Petistas também têm encontrado dificuldades para emplacar aliados no Ibama. Em Alagoas, o engenheiro ambiental e ex-deputado estadual Judson Cabral foi indicado pelo diretório local do PT, mas a sua ascensão ao cargo segue pendente.
O cenário é o mesmo na Paraíba, onde o indicado foi o antropólogo Márcio de Matos Caniello, professor da Universidade Federal de Campina Grande. Seu nome foi rejeitado por servidores do Ibama, que realizaram um protesto e defenderam a nomeação de um funcionário de carreira.
Em Mato Grosso do Sul, foi barrada a indicação do PT da advogada Giselle Marques, candidata ao governo do estado derrotada em 2022.
Dentre os nove estados que compõem a Amazônia Legal, Pará, Mato Grosso, Rondônia, Roraima, Acre, Tocantins e Amazonas têm servidores de carreira como titulares das superintendências.
Exceções são o Amapá e o Maranhão, que só tem metade de seu território no bioma.
Neste último, a nomeada para o cargo foi advogada Flávia Alves Maciel, suplente de deputada federal e irmã do deputado estadual Othelino Neto (PC do B).

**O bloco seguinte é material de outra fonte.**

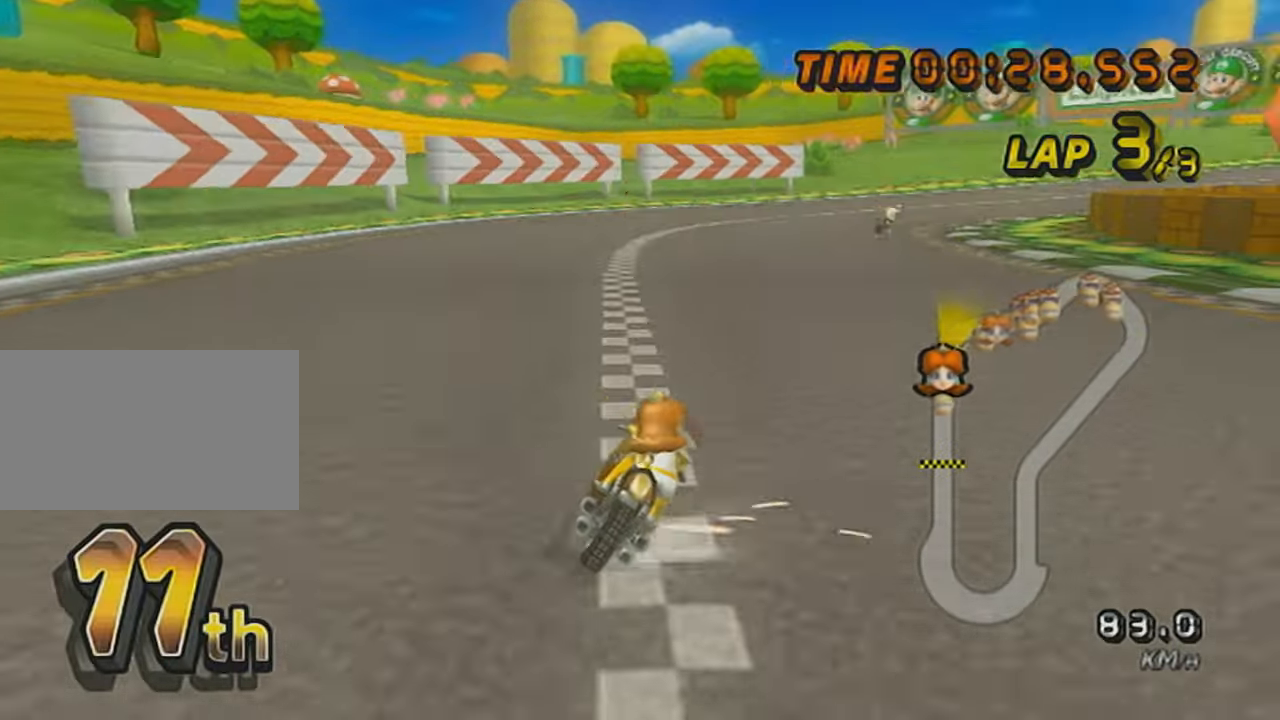
{"buttons": ["A", "X", "R1"], "left_stick": "left", "events": [[133, "left_stick", "left"], [417, "X", "down"]]}
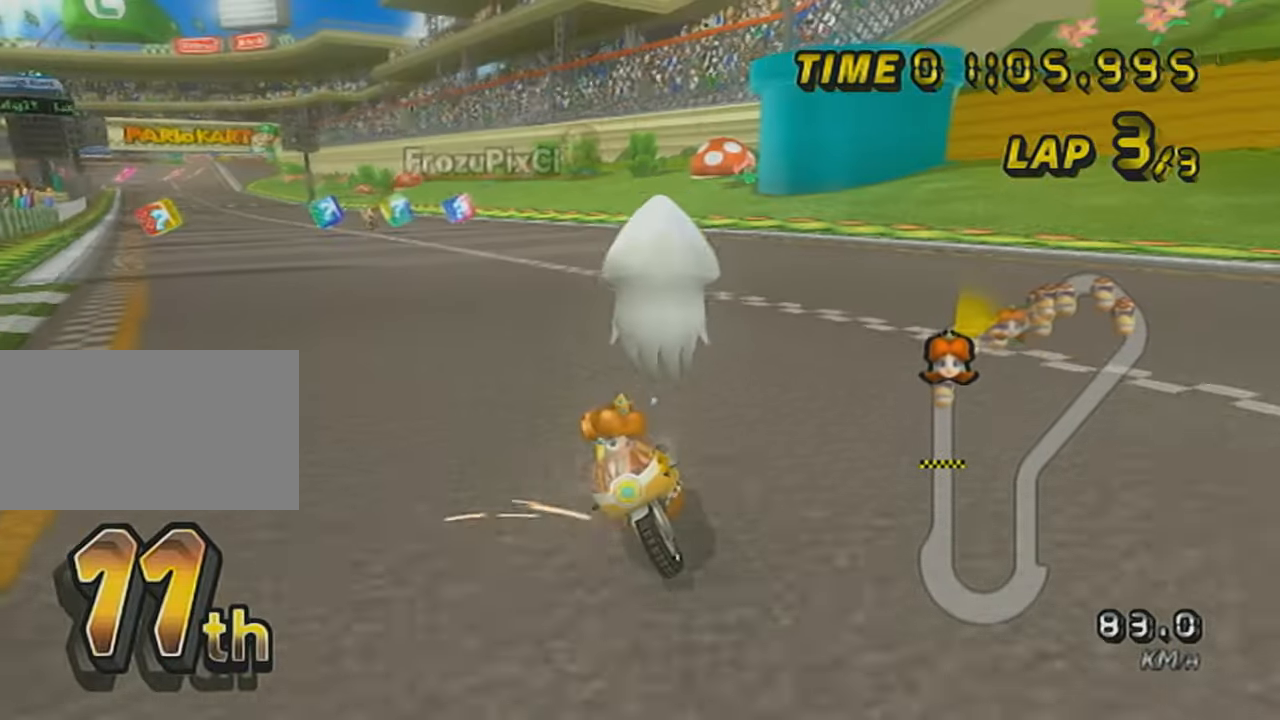
{"buttons": ["A", "DPAD_UP"], "left_stick": "center", "events": [[66, "X", "up"], [200, "left_stick", "up-right"], [350, "left_stick", "right"], [450, "R1", "up"], [467, "DPAD_UP", "down"], [467, "left_stick", "center"]]}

A indicação foi do ex-governador do Maranhão e atual ministro da Justiça, Flávio Dino.
Dentre os demais estados, foram nomeados dirigentes do Ibama em Minas Gerais, Ceará e Piauí, sendo os dois últimos indicações de deputados federais do PT.
Em Minas, a indicação chegou a ser disputada pela deputada Duda Salabert (PDT) e o deputado Fred Costa (Patriota). Acabou prevalecendo o biólogo Sérgio Augusto Domingues, ligado à Rede.
O estado é considerado estratégico por ter economia ancorada na mineração, que resultou em tragédias recentes em Brumadinho e Mariana, e por ser governado por Romeu Zema (Novo), gestor favorável a flexibilizações na área ambiental.
No Ceará, o advogado Deodato Ramalho chegou ao cargo com as bênçãos da deputada federal Luizianne Lins (PT). Já a advogada Thays Paiva assumiu a superintendência do Piauí com o aval do deputado Flávio Nogueira (PT).
Conforme apontado pela Folha, o avanço das negociações por cargos nos estados enfrenta obstáculos que passam por rivalidades locais entre os partidos que formam o arco de apoios do presidente no Congresso Nacional.
As disputas têm contornos mais graves nos estados do Nordeste, onde deputados de legendas como União Brasil, PP, Republicanos e até mesmo do PL de Jair Bolsonaro acenam com apoio ao governo e cobram o seu quinhão na máquina federal.
Líder do governo na Câmara, o deputado federal José Guimarães (PT-CE) diz que cerca de 80% dos pleitos estão resolvidos e que trabalha com transparência para atender demandas dos deputados e ter solidez na base aliada.